[Absolute pixel coordinate data]
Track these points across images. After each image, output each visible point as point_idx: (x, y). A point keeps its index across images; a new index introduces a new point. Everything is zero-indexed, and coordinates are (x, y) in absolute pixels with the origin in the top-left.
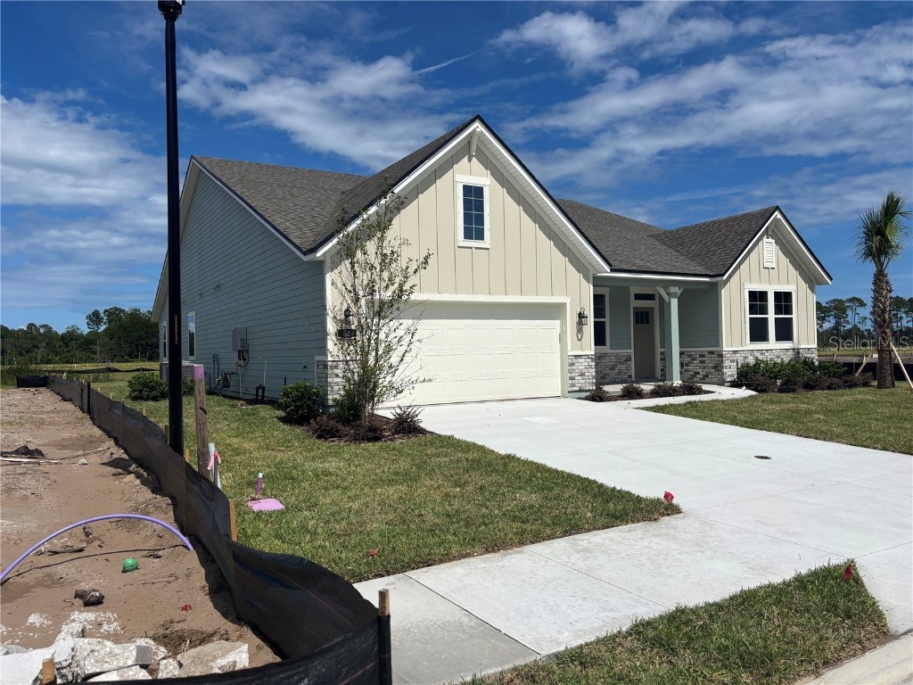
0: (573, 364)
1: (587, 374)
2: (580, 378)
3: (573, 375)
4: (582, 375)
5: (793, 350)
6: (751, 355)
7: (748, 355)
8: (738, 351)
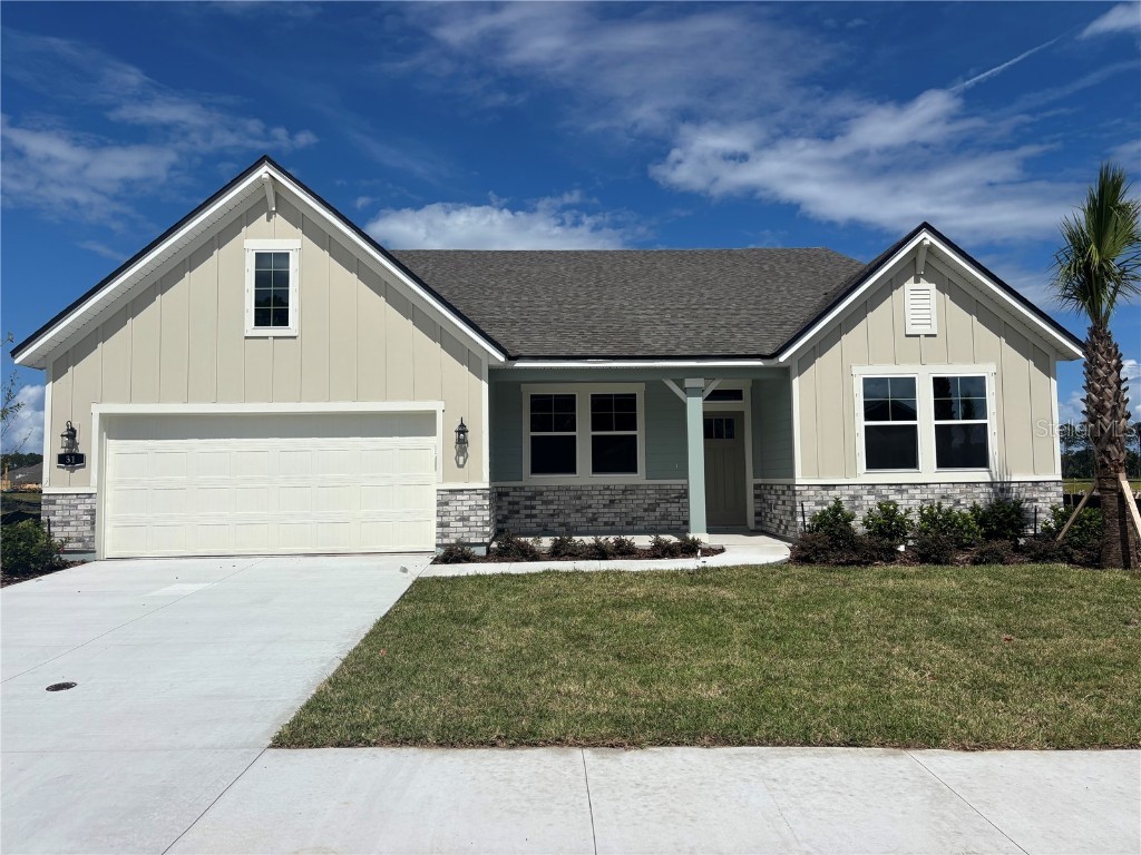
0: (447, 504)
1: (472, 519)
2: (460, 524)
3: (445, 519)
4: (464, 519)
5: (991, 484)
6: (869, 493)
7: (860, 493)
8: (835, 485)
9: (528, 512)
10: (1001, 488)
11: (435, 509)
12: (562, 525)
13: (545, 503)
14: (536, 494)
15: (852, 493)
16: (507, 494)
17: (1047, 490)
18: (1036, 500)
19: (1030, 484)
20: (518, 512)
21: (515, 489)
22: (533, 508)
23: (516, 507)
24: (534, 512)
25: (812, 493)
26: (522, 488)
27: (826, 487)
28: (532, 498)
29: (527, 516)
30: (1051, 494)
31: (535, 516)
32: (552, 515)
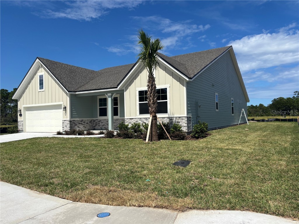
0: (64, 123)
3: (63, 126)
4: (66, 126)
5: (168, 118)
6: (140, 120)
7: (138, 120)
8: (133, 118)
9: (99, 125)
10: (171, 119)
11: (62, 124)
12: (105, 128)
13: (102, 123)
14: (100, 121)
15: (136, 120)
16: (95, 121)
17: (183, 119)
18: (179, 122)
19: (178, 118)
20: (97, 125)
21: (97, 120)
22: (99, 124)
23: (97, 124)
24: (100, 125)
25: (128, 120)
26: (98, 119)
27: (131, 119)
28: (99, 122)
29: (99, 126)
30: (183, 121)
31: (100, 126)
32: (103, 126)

▶ _EXERCISE BRIEF_
Find each line in the listing above that contains the word "Track", and copy those lines.

▶ _RESPONSE BOX_
Track these points across images. After each image, output each visible point as point_idx: (x, y). A point keeps its index across images; a new index introduces a new point. Everything is zero-indexed, and coordinates are (x, y) in absolute pixels with the origin in the top-left.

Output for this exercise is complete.